Researchers from Oregon State University found a significant relationship between social behaviours – such as aggression, defiance, hyperactivity, inattention and bullying – among children and their exposure to widely used flame retardants.
The most common types of flame retardants found in the built environment are brominated diphenyl ethers (BDEs) and organophosphate-based flame retardants (OPFRs). OPFRs emerged as an alternative to BDEs in an effort to address some of the environmental health concerns posed by BDEs, which tend to remain in the environment for long periods.
Worrying changes in social behaviour
» Past studies have shown that flame retardants can affect cognitive abilities in children but a new study shows that they can also have a detrimental effect on social skills.
» Different flame retardant chemicals had different effects. Older type brominated treatments cause children to be more withdrawn, while newer, supposedly safer ones, which are based around organophosphates were linked to more aggression, defiance, hyperactivity, inattention and bullying.
For this study, published in the journal Environmental Health, the OSU research team recruited 92 Oregon children between ages 3-5 to wear a silicone wristband for seven days to measure exposure to flame retardants.
The wristbands, developed at OSU, have a porous surface that mimics a cell, absorbing chemicals that people are exposed to through their environment. They are an easy and non-invasive way to sample children’s chemical exposure, allowing scientists to track up to 1200 different environmental chemical exposures.
Their analysis showed that all of the children were exposed to some level of flame retardant. Children who had higher exposure rates of OPFRs showed less responsible behaviour and more aggression, defiance, hyperactivity, inattention and bullying behaviours.

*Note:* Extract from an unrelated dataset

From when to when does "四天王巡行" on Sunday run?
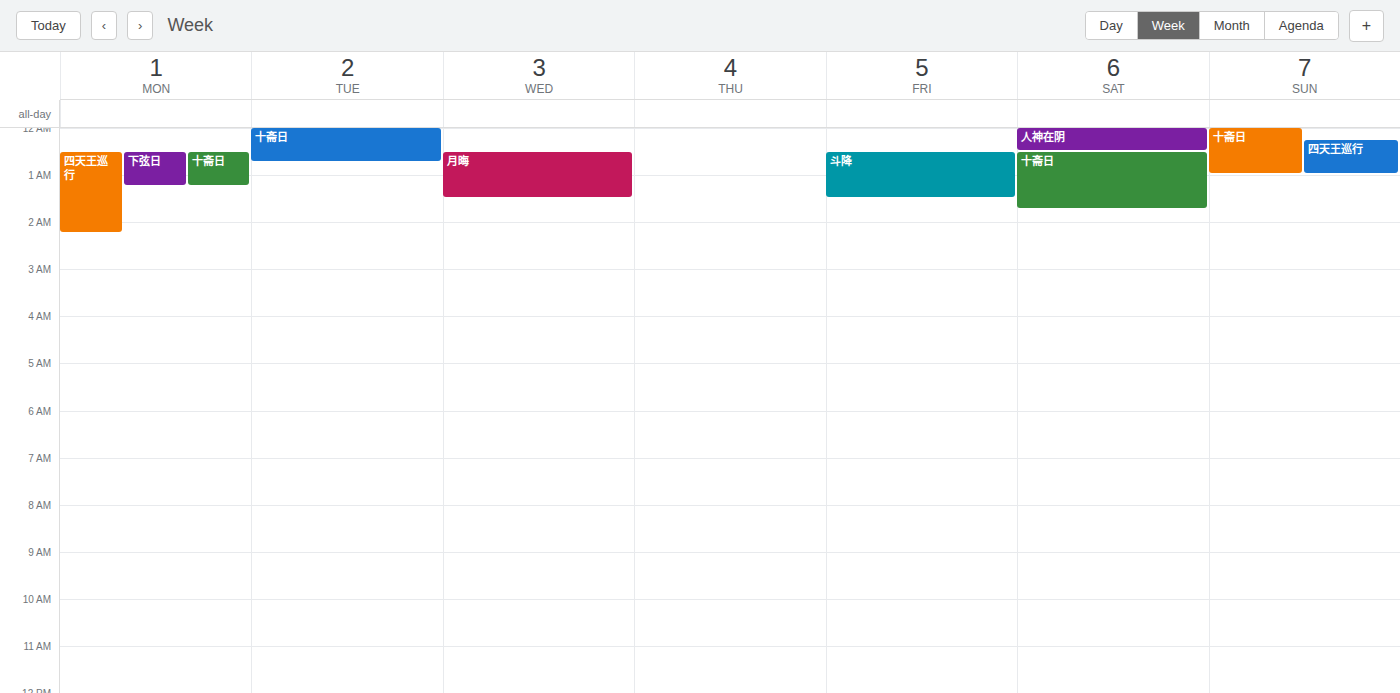
12:15 AM to 1:00 AMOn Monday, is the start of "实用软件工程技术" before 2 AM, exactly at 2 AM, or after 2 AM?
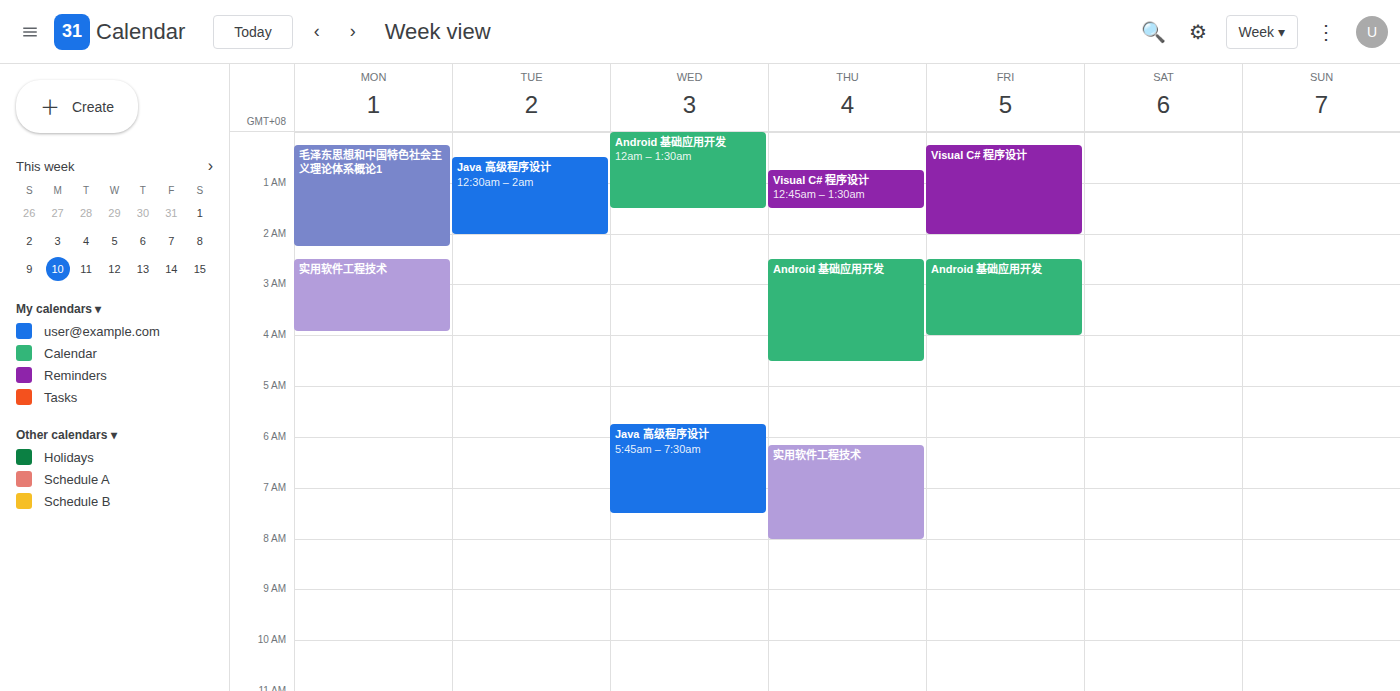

In comparison, children with higher exposure to BDEs and were seen as less assertive by their teachers. All of these social skills play an important role in a child’s ability to succeed academically and socially.
More study needed
Manufacturers began adding flame retardants to products in the 1970s. Today they are found throughout the built environment in furniture, mattresses, carpeting, electronics, vehicles and more. The chemicals are added to the products and are not bound in the material, which causes them to be released into indoor environments.
Past research has shown that both BDEs and OPFRs are linked to poorer cognitive function in children. But less is known about the relationship between the flame retardants and children’s social and emotional health, particularly during early childhood, a key developmental period for learning.
“The social skills children learn during preschool set the foundation for their success in school, and also for their social and emotional health and well-being later in life,” said Shannon Lipscomb, an associate professor and lead of the human development and family sciences program at OSU-Cascades and a co-author of the study.
The results of the study suggest, say Lipscomb that “flame retardants may have a unique effect on development apart from the effects of children’s early social experiences” that warrant further serious study.